Recent projects include working with the children’s charity Coram on their Post-Adoption Support Services (PASS) project where she researched adopted children’s and adopters’ perspectives on life storybooks as part of the child’s life story work. This project is linked to an AHRC REACT ‘Play Sandbox’ project that she led with a creative partner (Chloe Meineck) to develop a technologically enhanced keepsake box (called ‘trove’) for children in care to attach stories to their precious birth objects and keep their precious mementoes secure. Follow on AHRC funding has allowed this to be further co-designed with social workers, adopters, foster carers, children in care and adopted children with an integral multi-media app being part of the current memory prototype. This current work has focused on children’s narrative abilities and the use of their loved material objects in enabling them to participate in life story work in playful ways that allow some agency an control over the story of their life.

Debbie was also the academic lead on one of the ESRC funded Productive Margins projects called ‘Low-income families in Modern Urban Settings: poverty, austerity and participatory resistance’. This was a co-produced project working with two grassroots community organisations supporting families in poverty in Bristol and Cardiff. This resulted in innovative artistic outputs including a co-authored sociological fictional novel about lives on low-income and the roll out of the Universal Credit system which is available on Amazon.

Debbie is also involved in a network of activity with grassroots organisations called the Child Friendly City Network which aims to improve the situation for children in Bristol and has contributed to the development of the Children’s Charter in Bristol. Her work with civil society organisations is ongoing and includes projects with children’s centres exploring the impact of Somali parent volunteers on cultural awareness in primary schools and developing pre-school children’s sense of belonging in the city. She is also involved in the development of Bristol Play Strategy and in strategic work to address child food poverty in the city.

Research projects

Generic avatar

Dr Heather Ottaway

Dr Heather Ottaway was Head of the Children and Families Research Centre from 2020-21. She spent seven years at the University of Bristol, from 2014-21, initially as a Lecturer and then Senior Lecturer in Social Work with Children and Families.

In 2021 Heather left the University of Bristol to take up the role of Head of Evidence and Innovation at CELCIS, a leading improvement and innovation centre based at the University of Strathclyde. CELCIS works to improve children’s lives by supporting people and organisations to drive long lasting change in the services they need, and the practices used by people responsible for their care.
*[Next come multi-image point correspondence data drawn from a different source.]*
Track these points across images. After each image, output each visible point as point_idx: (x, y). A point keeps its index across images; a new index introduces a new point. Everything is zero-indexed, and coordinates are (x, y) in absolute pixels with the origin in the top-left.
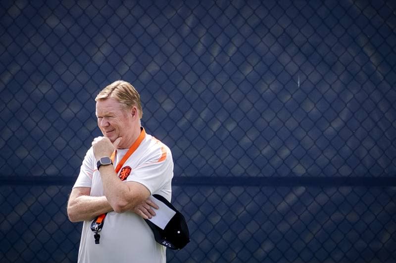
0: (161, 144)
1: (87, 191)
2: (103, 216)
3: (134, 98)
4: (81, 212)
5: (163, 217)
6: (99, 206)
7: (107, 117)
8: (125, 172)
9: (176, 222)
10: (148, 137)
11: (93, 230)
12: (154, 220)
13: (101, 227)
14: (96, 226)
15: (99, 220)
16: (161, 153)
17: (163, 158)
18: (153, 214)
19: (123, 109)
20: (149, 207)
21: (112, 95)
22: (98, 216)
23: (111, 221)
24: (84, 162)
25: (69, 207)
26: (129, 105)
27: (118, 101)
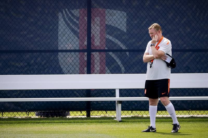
0: (168, 40)
1: (148, 54)
2: (153, 60)
3: (159, 28)
4: (147, 60)
5: (169, 60)
6: (151, 58)
7: (152, 33)
8: (158, 48)
9: (173, 61)
10: (164, 38)
11: (150, 64)
12: (166, 61)
13: (152, 63)
14: (151, 63)
15: (152, 62)
16: (167, 42)
17: (168, 43)
18: (166, 59)
19: (156, 31)
20: (165, 57)
21: (153, 28)
22: (151, 60)
23: (155, 61)
25: (143, 58)
26: (158, 30)
27: (154, 29)
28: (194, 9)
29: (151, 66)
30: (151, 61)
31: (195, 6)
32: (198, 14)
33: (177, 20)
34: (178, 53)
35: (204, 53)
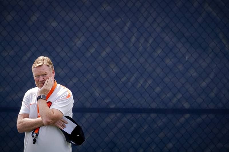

Heather’s national and international research primarily focuses on the support children, young people, their families and carers need in alternative care settings, including adoption, fostering and kinship care. Whilst at the University of Bristol she led two innovative studies exploring how to support the wellbeing of foster carers through understanding and addressing compassion fatigue.

Heather has also conducted work on the transformational reform of adoption services in England and Wales. She has recently led the Children’s Services Reform Research study in Scotland, which focused on improving the understanding of current structures and delivery models in children’s services, and how services can best support the needs of children, young people and their families.

Heather is a qualified social worker, and prior to leaving front-line practice worked for 11 years as a social worker within children’s services in Scotland and England, including within child protection, fostering and adoption.